Velvet is composed by two modules, velveth and velvetg, that need to be run one after the other. The first module analyzes the reads, decomposes them in sub-sequences of fixed length k (called k-mers) and builds an index of all k-mers. The second module takes as input the output of velveth and builds structures in which reads overlap, called contigs, corresponding to transcripts when the input contains RNA-seq reads. Let’s open a script for running velvet, and write the header, load the modules and point to the working directory:
#$ -S /bin/sh #$ -cwd #$ -q amd.q,large.q,intel.q #$ -l h_vmem=16G #$ -e velveth.e #$ -N velveth #$ -o velveth.o module load velvet/1.2.10 cd /ibers/ernie/scratch/vpl/zebra_fish
The general usage of the velveth module is:
Usage:
./velveth directory hash_length {[-file_format][-read_type][- separate|-interleaved] filename1 [filename2 ...]} {...} [options]

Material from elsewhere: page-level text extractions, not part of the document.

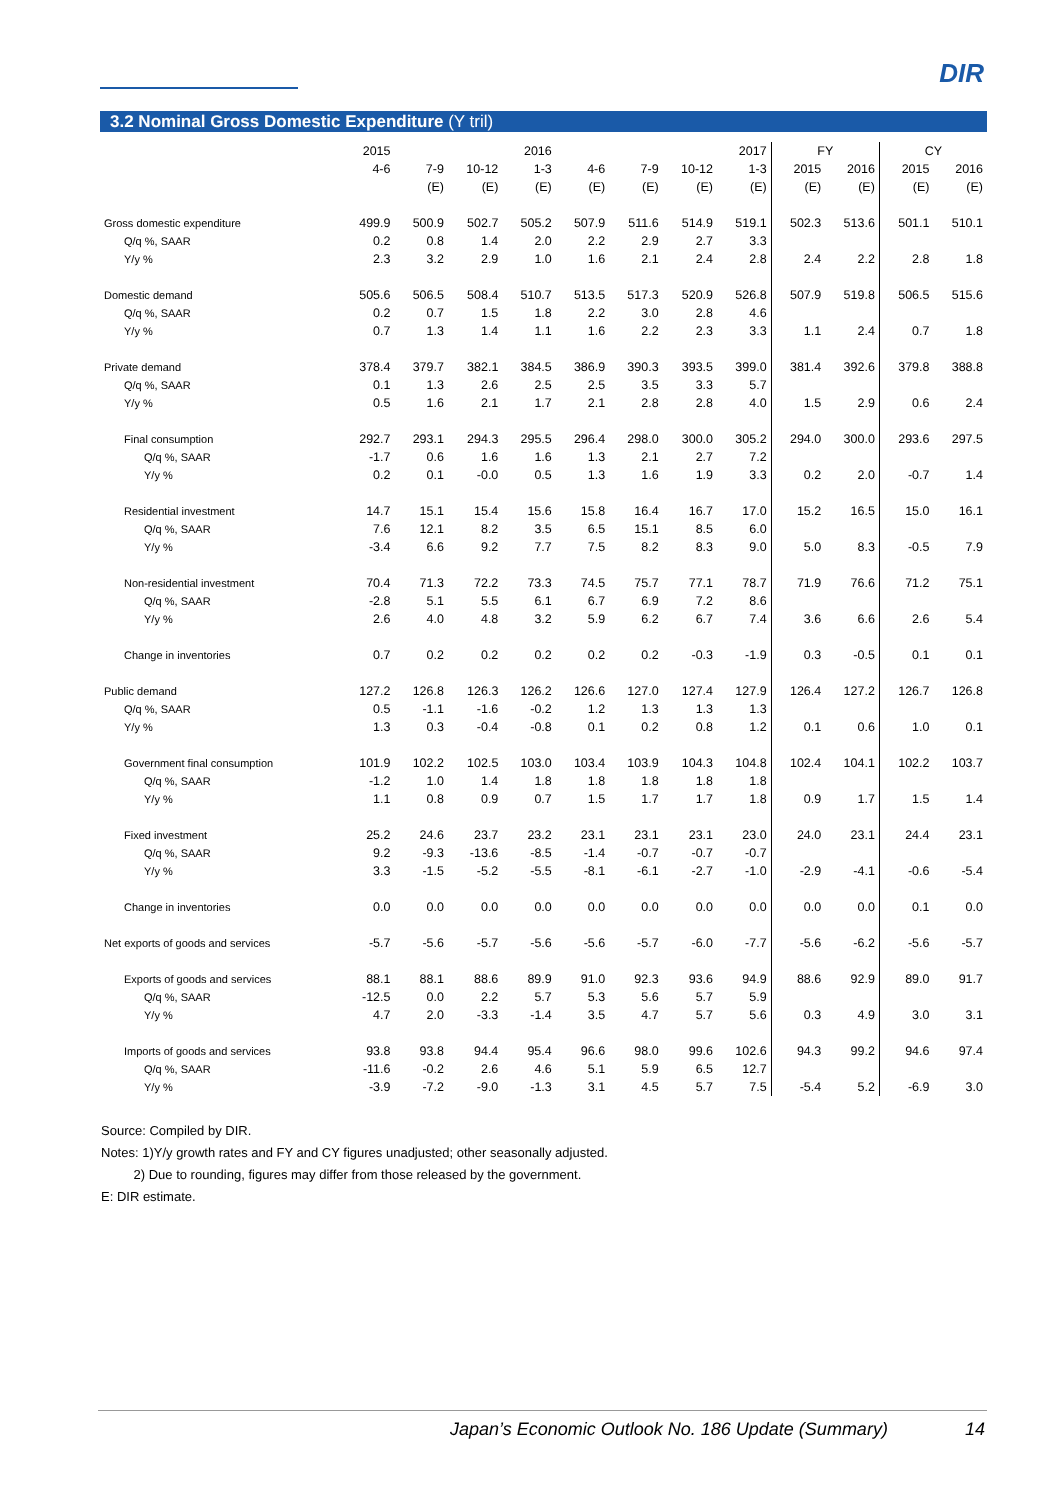DIR
3.2 Nominal Gross Domestic Expenditure (Y tril)
| | 2015 | | | 2016 | | | | 2017 | FY | | CY | |
| --- | --- | --- | --- | --- | --- | --- | --- | --- | --- | --- | --- | --- |
| | 4-6 | 7-9 | 10-12 | 1-3 | 4-6 | 7-9 | 10-12 | 1-3 | 2015 | 2016 | 2015 | 2016 |
| | | (E) | (E) | (E) | (E) | (E) | (E) | (E) | (E) | (E) | (E) | (E) |
| Gross domestic expenditure | 499.9 | 500.9 | 502.7 | 505.2 | 507.9 | 511.6 | 514.9 | 519.1 | 502.3 | 513.6 | 501.1 | 510.1 |
| Q/q %, SAAR | 0.2 | 0.8 | 1.4 | 2.0 | 2.2 | 2.9 | 2.7 | 3.3 | | | | |
| Y/y % | 2.3 | 3.2 | 2.9 | 1.0 | 1.6 | 2.1 | 2.4 | 2.8 | 2.4 | 2.2 | 2.8 | 1.8 |
| Domestic demand | 505.6 | 506.5 | 508.4 | 510.7 | 513.5 | 517.3 | 520.9 | 526.8 | 507.9 | 519.8 | 506.5 | 515.6 |
| Q/q %, SAAR | 0.2 | 0.7 | 1.5 | 1.8 | 2.2 | 3.0 | 2.8 | 4.6 | | | | |
| Y/y % | 0.7 | 1.3 | 1.4 | 1.1 | 1.6 | 2.2 | 2.3 | 3.3 | 1.1 | 2.4 | 0.7 | 1.8 |
| Private demand | 378.4 | 379.7 | 382.1 | 384.5 | 386.9 | 390.3 | 393.5 | 399.0 | 381.4 | 392.6 | 379.8 | 388.8 |
| Q/q %, SAAR | 0.1 | 1.3 | 2.6 | 2.5 | 2.5 | 3.5 | 3.3 | 5.7 | | | | |
| Y/y % | 0.5 | 1.6 | 2.1 | 1.7 | 2.1 | 2.8 | 2.8 | 4.0 | 1.5 | 2.9 | 0.6 | 2.4 |
| Final consumption | 292.7 | 293.1 | 294.3 | 295.5 | 296.4 | 298.0 | 300.0 | 305.2 | 294.0 | 300.0 | 293.6 | 297.5 |
| Q/q %, SAAR | -1.7 | 0.6 | 1.6 | 1.6 | 1.3 | 2.1 | 2.7 | 7.2 | | | | |
| Y/y % | 0.2 | 0.1 | -0.0 | 0.5 | 1.3 | 1.6 | 1.9 | 3.3 | 0.2 | 2.0 | -0.7 | 1.4 |
| Residential investment | 14.7 | 15.1 | 15.4 | 15.6 | 15.8 | 16.4 | 16.7 | 17.0 | 15.2 | 16.5 | 15.0 | 16.1 |
| Q/q %, SAAR | 7.6 | 12.1 | 8.2 | 3.5 | 6.5 | 15.1 | 8.5 | 6.0 | | | | |
| Y/y % | -3.4 | 6.6 | 9.2 | 7.7 | 7.5 | 8.2 | 8.3 | 9.0 | 5.0 | 8.3 | -0.5 | 7.9 |
| Non-residential investment | 70.4 | 71.3 | 72.2 | 73.3 | 74.5 | 75.7 | 77.1 | 78.7 | 71.9 | 76.6 | 71.2 | 75.1 |
| Q/q %, SAAR | -2.8 | 5.1 | 5.5 | 6.1 | 6.7 | 6.9 | 7.2 | 8.6 | | | | |
| Y/y % | 2.6 | 4.0 | 4.8 | 3.2 | 5.9 | 6.2 | 6.7 | 7.4 | 3.6 | 6.6 | 2.6 | 5.4 |
| Change in inventories | 0.7 | 0.2 | 0.2 | 0.2 | 0.2 | 0.2 | -0.3 | -1.9 | 0.3 | -0.5 | 0.1 | 0.1 |
| Public demand | 127.2 | 126.8 | 126.3 | 126.2 | 126.6 | 127.0 | 127.4 | 127.9 | 126.4 | 127.2 | 126.7 | 126.8 |
| Q/q %, SAAR | 0.5 | -1.1 | -1.6 | -0.2 | 1.2 | 1.3 | 1.3 | 1.3 | | | | |
| Y/y % | 1.3 | 0.3 | -0.4 | -0.8 | 0.1 | 0.2 | 0.8 | 1.2 | 0.1 | 0.6 | 1.0 | 0.1 |
| Government final consumption | 101.9 | 102.2 | 102.5 | 103.0 | 103.4 | 103.9 | 104.3 | 104.8 | 102.4 | 104.1 | 102.2 | 103.7 |
| Q/q %, SAAR | -1.2 | 1.0 | 1.4 | 1.8 | 1.8 | 1.8 | 1.8 | 1.8 | | | | |
| Y/y % | 1.1 | 0.8 | 0.9 | 0.7 | 1.5 | 1.7 | 1.7 | 1.8 | 0.9 | 1.7 | 1.5 | 1.4 |
| Fixed investment | 25.2 | 24.6 | 23.7 | 23.2 | 23.1 | 23.1 | 23.1 | 23.0 | 24.0 | 23.1 | 24.4 | 23.1 |
| Q/q %, SAAR | 9.2 | -9.3 | -13.6 | -8.5 | -1.4 | -0.7 | -0.7 | -0.7 | | | | |
| Y/y % | 3.3 | -1.5 | -5.2 | -5.5 | -8.1 | -6.1 | -2.7 | -1.0 | -2.9 | -4.1 | -0.6 | -5.4 |
| Change in inventories | 0.0 | 0.0 | 0.0 | 0.0 | 0.0 | 0.0 | 0.0 | 0.0 | 0.0 | 0.0 | 0.1 | 0.0 |
| Net exports of goods and services | -5.7 | -5.6 | -5.7 | -5.6 | -5.6 | -5.7 | -6.0 | -7.7 | -5.6 | -6.2 | -5.6 | -5.7 |
| Exports of goods and services | 88.1 | 88.1 | 88.6 | 89.9 | 91.0 | 92.3 | 93.6 | 94.9 | 88.6 | 92.9 | 89.0 | 91.7 |
| Q/q %, SAAR | -12.5 | 0.0 | 2.2 | 5.7 | 5.3 | 5.6 | 5.7 | 5.9 | | | | |
| Y/y % | 4.7 | 2.0 | -3.3 | -1.4 | 3.5 | 4.7 | 5.7 | 5.6 | 0.3 | 4.9 | 3.0 | 3.1 |
| Imports of goods and services | 93.8 | 93.8 | 94.4 | 95.4 | 96.6 | 98.0 | 99.6 | 102.6 | 94.3 | 99.2 | 94.6 | 97.4 |
| Q/q %, SAAR | -11.6 | -0.2 | 2.6 | 4.6 | 5.1 | 5.9 | 6.5 | 12.7 | | | | |
| Y/y % | -3.9 | -7.2 | -9.0 | -1.3 | 3.1 | 4.5 | 5.7 | 7.5 | -5.4 | 5.2 | -6.9 | 3.0 |
Source: Compiled by DIR.
Notes: 1)Y/y growth rates and FY and CY figures unadjusted; other seasonally adjusted.
2) Due to rounding, figures may differ from those released by the government.
E: DIR estimate.
Japan’s Economic Outlook No. 186 Update (Summary) 14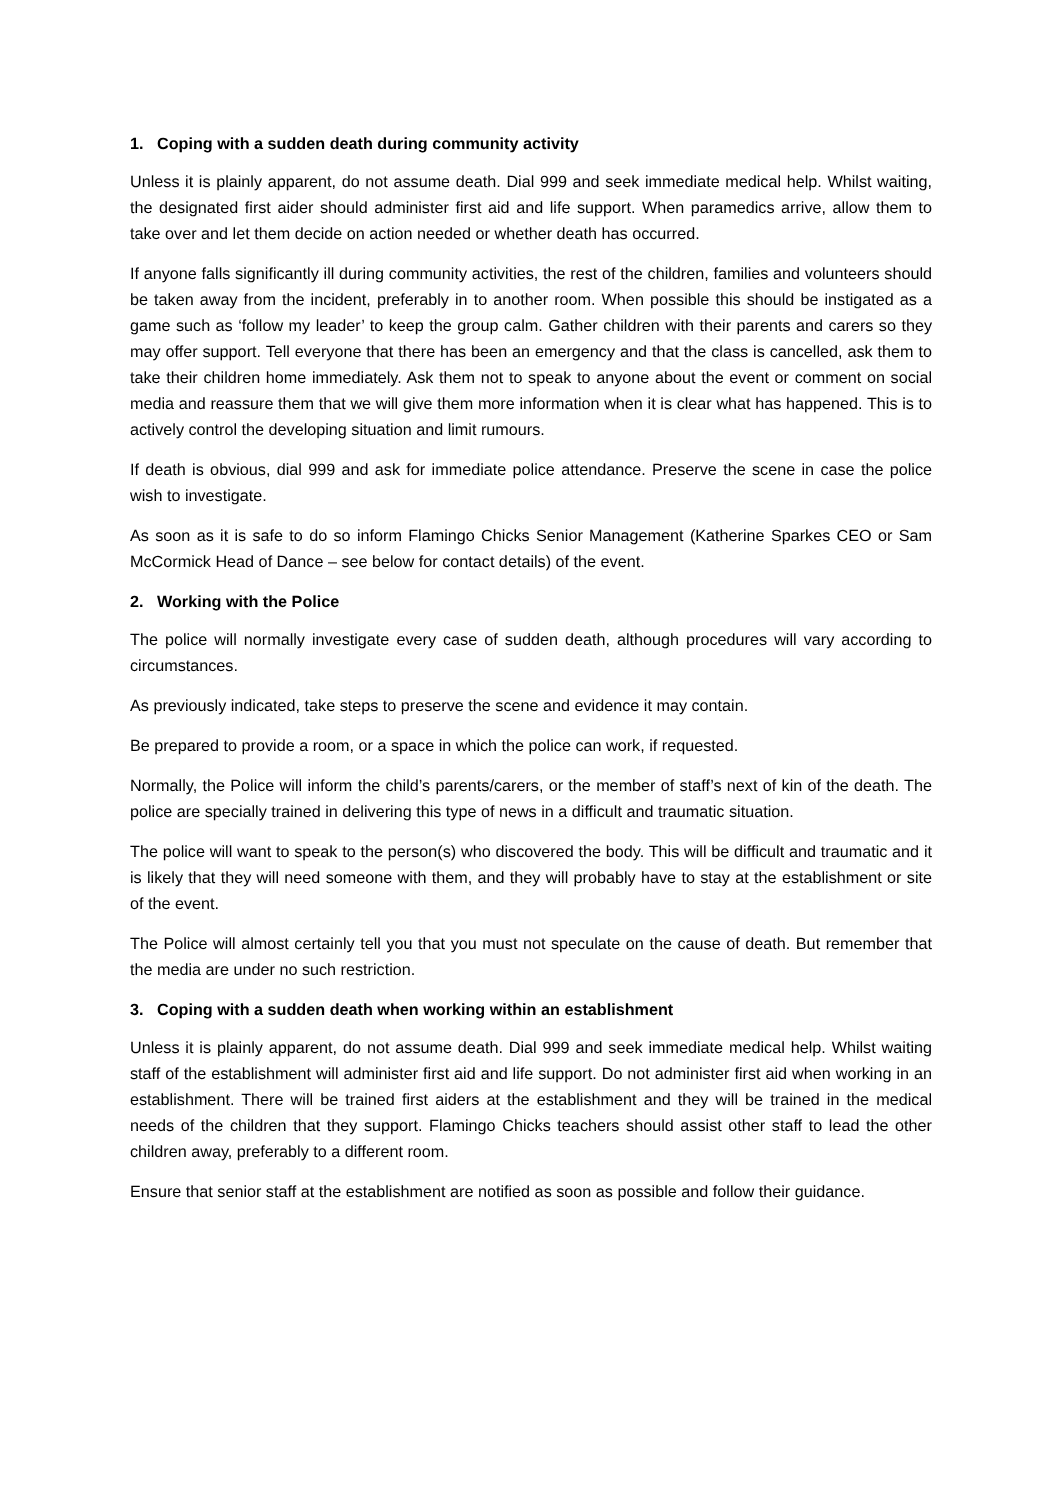1. Coping with a sudden death during community activity
Unless it is plainly apparent, do not assume death. Dial 999 and seek immediate medical help. Whilst waiting, the designated first aider should administer first aid and life support. When paramedics arrive, allow them to take over and let them decide on action needed or whether death has occurred.
If anyone falls significantly ill during community activities, the rest of the children, families and volunteers should be taken away from the incident, preferably in to another room. When possible this should be instigated as a game such as ‘follow my leader’ to keep the group calm. Gather children with their parents and carers so they may offer support. Tell everyone that there has been an emergency and that the class is cancelled, ask them to take their children home immediately. Ask them not to speak to anyone about the event or comment on social media and reassure them that we will give them more information when it is clear what has happened. This is to actively control the developing situation and limit rumours.
If death is obvious, dial 999 and ask for immediate police attendance. Preserve the scene in case the police wish to investigate.
As soon as it is safe to do so inform Flamingo Chicks Senior Management (Katherine Sparkes CEO or Sam McCormick Head of Dance – see below for contact details) of the event.
2. Working with the Police
The police will normally investigate every case of sudden death, although procedures will vary according to circumstances.
As previously indicated, take steps to preserve the scene and evidence it may contain.
Be prepared to provide a room, or a space in which the police can work, if requested.
Normally, the Police will inform the child’s parents/carers, or the member of staff’s next of kin of the death. The police are specially trained in delivering this type of news in a difficult and traumatic situation.
The police will want to speak to the person(s) who discovered the body. This will be difficult and traumatic and it is likely that they will need someone with them, and they will probably have to stay at the establishment or site of the event.
The Police will almost certainly tell you that you must not speculate on the cause of death. But remember that the media are under no such restriction.
3. Coping with a sudden death when working within an establishment
Unless it is plainly apparent, do not assume death. Dial 999 and seek immediate medical help. Whilst waiting staff of the establishment will administer first aid and life support. Do not administer first aid when working in an establishment. There will be trained first aiders at the establishment and they will be trained in the medical needs of the children that they support. Flamingo Chicks teachers should assist other staff to lead the other children away, preferably to a different room.
Ensure that senior staff at the establishment are notified as soon as possible and follow their guidance.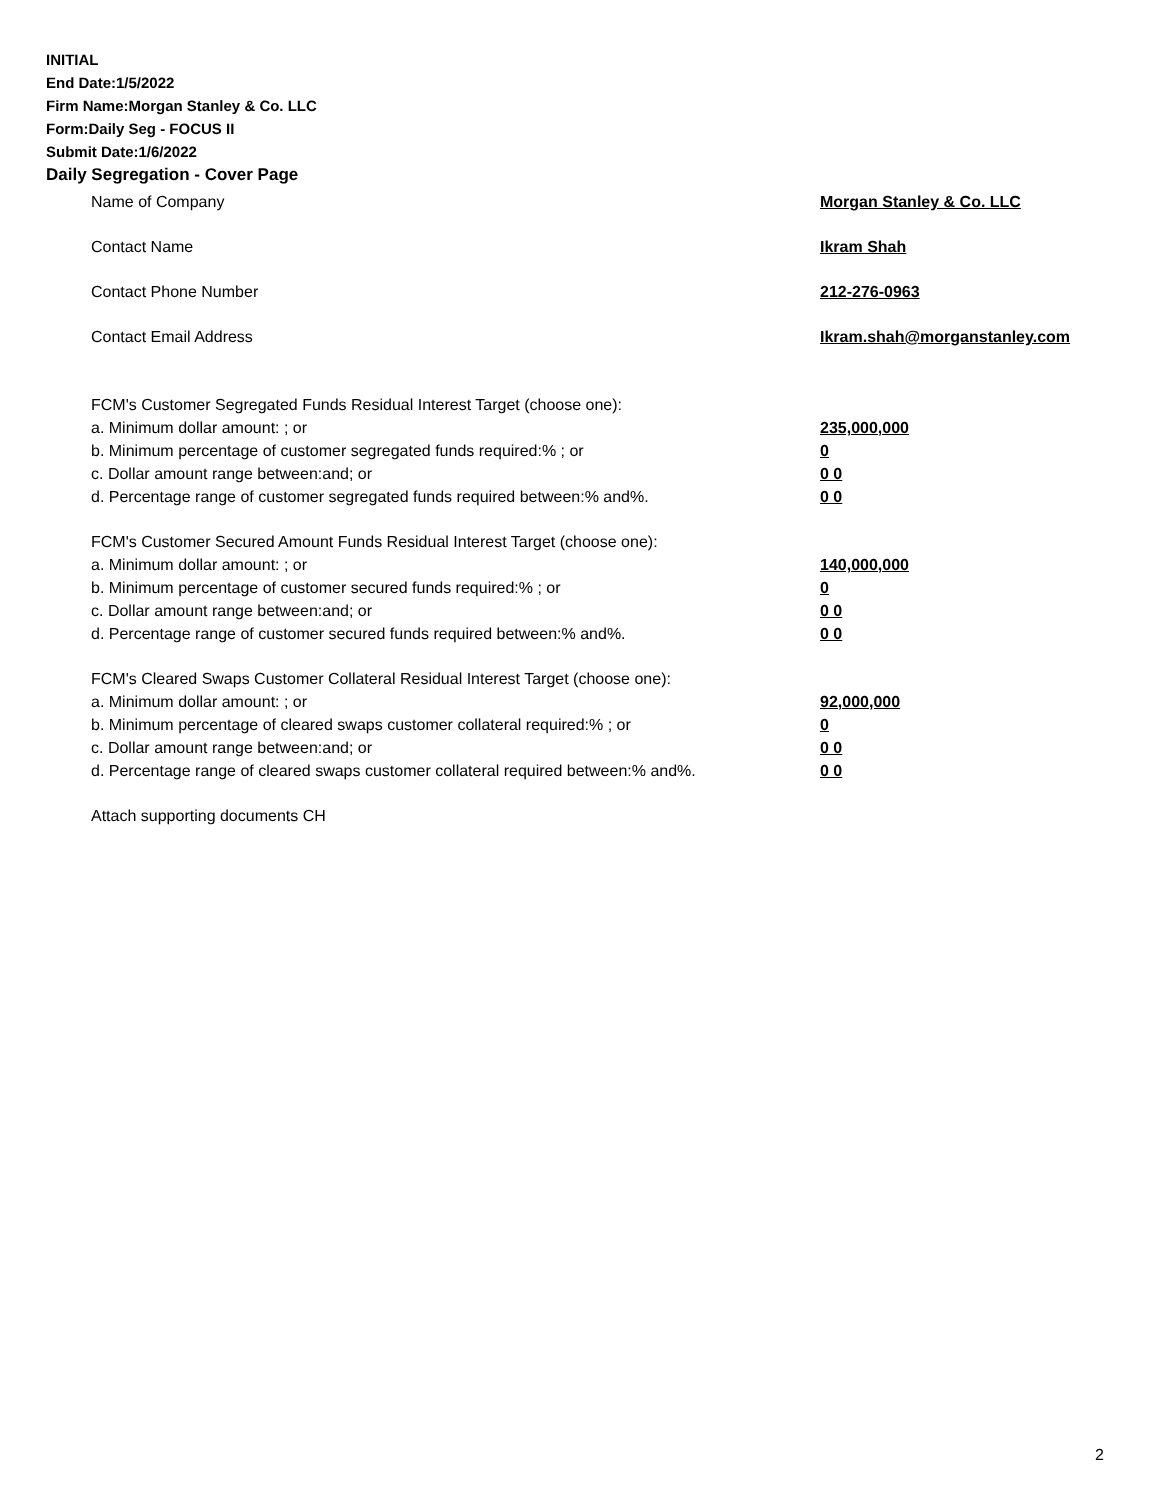INITIAL
End Date:1/5/2022
Firm Name:Morgan Stanley & Co. LLC
Form:Daily Seg - FOCUS II
Submit Date:1/6/2022
Daily Segregation - Cover Page
Name of Company Morgan Stanley & Co. LLC
Contact Name Ikram Shah
Contact Phone Number 212-276-0963
Contact Email Address Ikram.shah@morganstanley.com
FCM's Customer Segregated Funds Residual Interest Target (choose one):
a. Minimum dollar amount: ; or 235,000,000
b. Minimum percentage of customer segregated funds required:% ; or 0
c. Dollar amount range between:and; or 0 0
d. Percentage range of customer segregated funds required between:% and%. 0 0
FCM's Customer Secured Amount Funds Residual Interest Target (choose one):
a. Minimum dollar amount: ; or 140,000,000
b. Minimum percentage of customer secured funds required:% ; or 0
c. Dollar amount range between:and; or 0 0
d. Percentage range of customer secured funds required between:% and%. 0 0
FCM's Cleared Swaps Customer Collateral Residual Interest Target (choose one):
a. Minimum dollar amount: ; or 92,000,000
b. Minimum percentage of cleared swaps customer collateral required:% ; or 0
c. Dollar amount range between:and; or 0 0
d. Percentage range of cleared swaps customer collateral required between:% and%.
0 0
Attach supporting documents CH
2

where directory is the name of the output folder and hash_length is the size of the k-mers in which reads are decomposed (must be an even number). Now let’s write the velveth command to assemble reads from the 6 hours zebrafish embryo (all in one line):
velveth velvet_out 29 -fastq data/6h_1.trim.fastq data/6h_2.trim.fastq
The parameters are:
velvet_out: the output folder
29: the value of k
-fastq: the input format
The second module, velvetg, has many options, but can also simply run just specifying the folder with the velveth output. Let’s now add the velvetg command in the file that you are writing:
velvetg velvet_out
Now save and close the file and run with qsub. When it is finished, have a look at the output folder (using for example ls –l velvet_out). Some files (e.g. Roadmaps, Sequences) report the reads decomposition and indexing. The file with the reconstructed transcript is contigs.txt. Open it, and you will see the sequence of all transcripts in fasta format.
Let’s now see if velvet was able to correctly assemble zebrafish transcripts. Open contigs.fa, choose one transcript sufficiently long and copy it. Now open your browser and go to: [1]
Click on nucleotide blast on the left size of the screen. Paste the chosen sequence from the velvet output into the text box, select Nucleotide collection (nr/nt) from Choose Search Set, then click the BLAST button and wait until completion. Verify that the best match in the BLAST output is a zebrafish gene. If you want, try again with other reconstructed transcripts, trying some large ones and some small ones. Do all of them have a good match with zebrafish genes?